Nunca como nestes dias ressoam como pura verdade, na memória de quem já as conheceu, as palavras de abertura do Preâmbulo da Constituição da Unesco: “Uma vez que as guerras começam nas mentes dos homens, é na mente dos homens que devem ser construídas as defesas da paz”.
Ressoam nos ouvidos os epítetos que os "líderes" dos mundos abalados que se chocam mutuamente reservam para o outro lado: em primeiro lugar Vladmir Putin, a quem faz lugubremente eco, em uma nuvem de incenso, o patriarca homofóbico que consagra a guerra.
Mas a linguagem pública de Joe Biden não é ainda mais chocante para nossos ouvidos europeus? Chocante mais pela simplificação quase infantil dos termos (como quando se costumava falar em "estados vilões") do que pela violência.
Alguém comparou as palavras de Biden na Polônia às de John Kennedy, "Ich bin ein Berliner", ou mesmo às de Wiston Churchill sob as bombas em Londres: "Lutaremos nos céus e na terra, nas ruas e nos campos, mas nunca nos renderemos" (Paolo Guzzanti, Il Giornale, 27 de março). Mas o que isso tem a ver? Nem uma sombra de desprezo transparece por essas palavras.
Em vez disso, os epítetos ("criminoso", "assassino", "carniceiro") pregadas pelo presidente em Putin, mesmo quando correspondem à verdade, aparecem, em sua dimensão psicológica, moral e penal, penosamente inadequados à extensão da tragédia pública, pela humanidade e pelos dois povos em particular, que o chefe de Estado russo representa.
Mesmo aquela que seria uma justa indignação diante do agressor é rebaixada por essa linguagem exaltada, mas simplória. Incongruente para quem representa a dignidade suprema de uma República, além de ser - afirma a Constituição - Comandante-em-Chefe do Exército e da Marinha dos Estados Unidos.
Aquelas palavras são uma espécie de revelação, no entanto. Revelam a substância do critério que um pensamento feroz e obscurantista propôs para definir a política: a oposição amigo-inimigo.
Apesar de toda a sua erudição teológica e jurídica, Carl Schmitt, autor desta "definição", reduz a política a algo arcaico e tribal, mais antigo que a política. “O inimigo é simplesmente o outro, o estranho, e basta à sua essência que ele seja existencialmente algo outro e estranho num sentido particularmente intensivo, de modo que... os conflitos não podem ser decididos nem através de um sistema de normas preestabelecidas nem pela intervenção de um terceiro 'desengajado' e, portanto, 'imparcial'" (as categorias do político). Causa calafrios, certo?

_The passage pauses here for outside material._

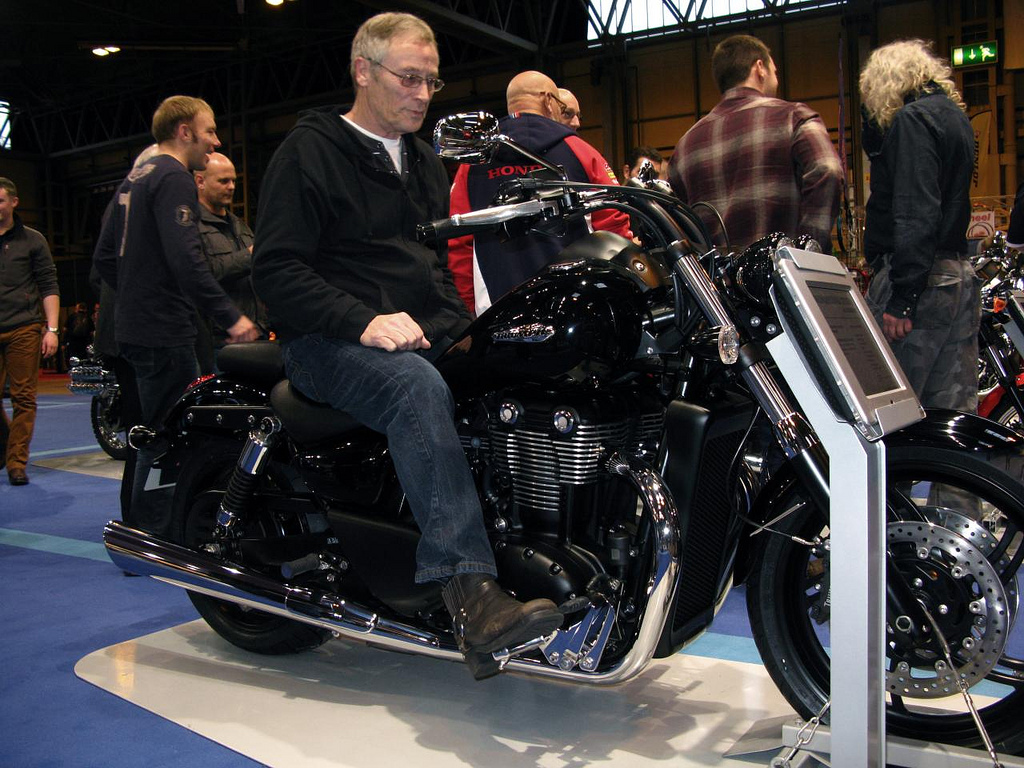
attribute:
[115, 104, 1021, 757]
motorcycle — black, shiny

Cabe aos analistas políticos explicar por que o presidente estadunidense pretende sabotar com essa escalada verbal a vontade, embora apoiada em palavras, de parar a guerra antes da catástrofe. Ao simples humanista, que só pode aspirar à exatidão do sentir e do sentido das palavras, só resta escutar o mistério primitivo. Em que toda diferença é zerada, e os muitos se tornaram um só corpo que sustenta uma só cabeça.
Há esse “existencialmente e essencialmente outro” a que se opor – e então por definição (antes que por tolice estratégica) não há mediação que segure, não há “norma preestabelecida”.

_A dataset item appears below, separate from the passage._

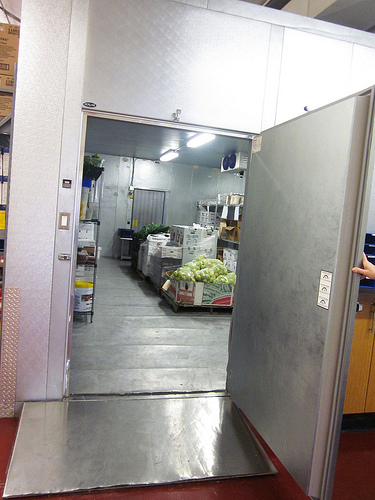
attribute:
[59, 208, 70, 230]
switch — plasic, white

Assim começam as guerras, "no coração dos homens". Aqui está a distinção schmittiana entre amigo e inimigo como essência da política, que se revela em sua suspensão, a guerra, justamente como a soberania se revelaria no estado de exceção. Então, Carl Schmitt está certo?
Ele está absolutamente errado, teoricamente e eticamente. Não porque esse mistério primitivo não exista. Mas porque ele chama isso de política, nisso ele vê a sua essência. Se ele estivesse certo, a civilização não teria progredido além da Idade do Bronze.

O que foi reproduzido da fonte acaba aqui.